== Given records
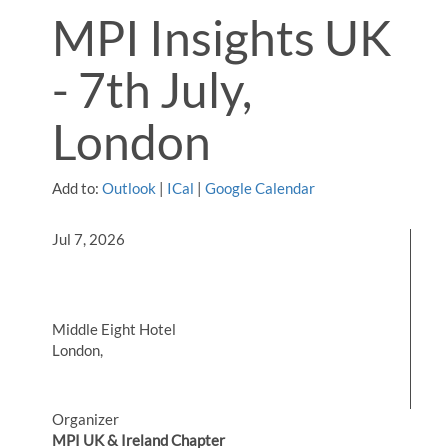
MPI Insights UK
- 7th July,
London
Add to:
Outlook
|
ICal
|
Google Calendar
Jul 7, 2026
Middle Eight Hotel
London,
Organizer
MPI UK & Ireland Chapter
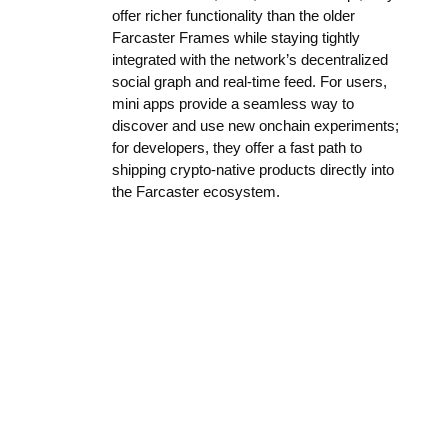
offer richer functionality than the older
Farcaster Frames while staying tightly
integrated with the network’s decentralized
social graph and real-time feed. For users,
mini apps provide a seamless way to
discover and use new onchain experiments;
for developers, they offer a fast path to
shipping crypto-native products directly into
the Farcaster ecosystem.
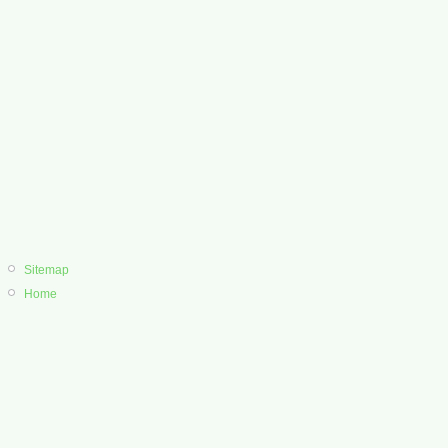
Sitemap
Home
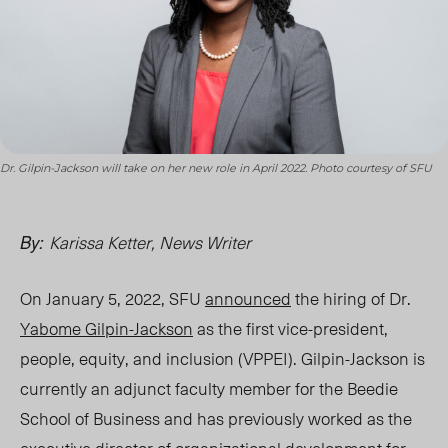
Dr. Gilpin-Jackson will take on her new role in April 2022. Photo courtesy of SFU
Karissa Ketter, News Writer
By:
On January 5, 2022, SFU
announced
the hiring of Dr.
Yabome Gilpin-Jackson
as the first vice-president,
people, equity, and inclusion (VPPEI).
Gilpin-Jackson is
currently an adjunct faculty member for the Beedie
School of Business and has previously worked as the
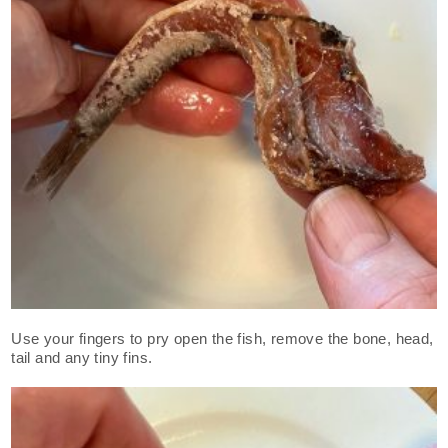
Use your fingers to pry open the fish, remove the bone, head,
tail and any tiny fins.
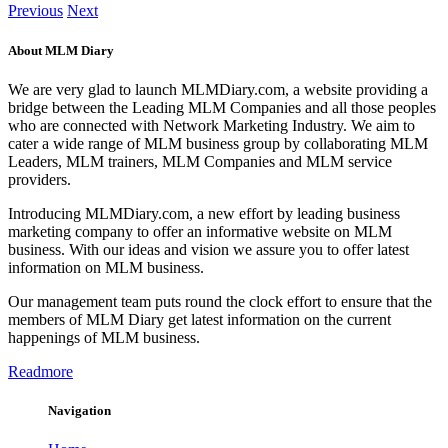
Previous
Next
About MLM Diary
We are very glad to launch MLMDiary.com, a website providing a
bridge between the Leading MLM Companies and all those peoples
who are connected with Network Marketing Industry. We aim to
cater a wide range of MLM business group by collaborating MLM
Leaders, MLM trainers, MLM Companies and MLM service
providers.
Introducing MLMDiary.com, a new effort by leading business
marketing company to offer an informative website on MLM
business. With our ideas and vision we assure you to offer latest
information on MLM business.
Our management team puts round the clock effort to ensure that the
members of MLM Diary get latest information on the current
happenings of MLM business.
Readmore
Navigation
====
- Task objective -
Please copy the data above character for character, skipping any pictures.

- Solution to the exercise -
MPI Insights UK
- 7th July,
London
Add to:
Outlook
|
ICal
|
Google Calendar
Jul 7, 2026
Middle Eight Hotel
London,
Organizer
MPI UK & Ireland Chapter
offer richer functionality than the older
Farcaster Frames while staying tightly
integrated with the network’s decentralized
social graph and real-time feed. For users,
mini apps provide a seamless way to
discover and use new onchain experiments;
for developers, they offer a fast path to
shipping crypto-native products directly into
the Farcaster ecosystem.
Sitemap
Home
Dr. Gilpin-Jackson will take on her new role in April 2022. Photo courtesy of SFU
Karissa Ketter, News Writer
By:
On January 5, 2022, SFU
announced
the hiring of Dr.
Yabome Gilpin-Jackson
as the first vice-president,
people, equity, and inclusion (VPPEI).
Gilpin-Jackson is
currently an adjunct faculty member for the Beedie
School of Business and has previously worked as the
Use your fingers to pry open the fish, remove the bone, head,
tail and any tiny fins.
Previous
Next
About MLM Diary
We are very glad to launch MLMDiary.com, a website providing a
bridge between the Leading MLM Companies and all those peoples
who are connected with Network Marketing Industry. We aim to
cater a wide range of MLM business group by collaborating MLM
Leaders, MLM trainers, MLM Companies and MLM service
providers.
Introducing MLMDiary.com, a new effort by leading business
marketing company to offer an informative website on MLM
business. With our ideas and vision we assure you to offer latest
information on MLM business.
Our management team puts round the clock effort to ensure that the
members of MLM Diary get latest information on the current
happenings of MLM business.
Readmore
Navigation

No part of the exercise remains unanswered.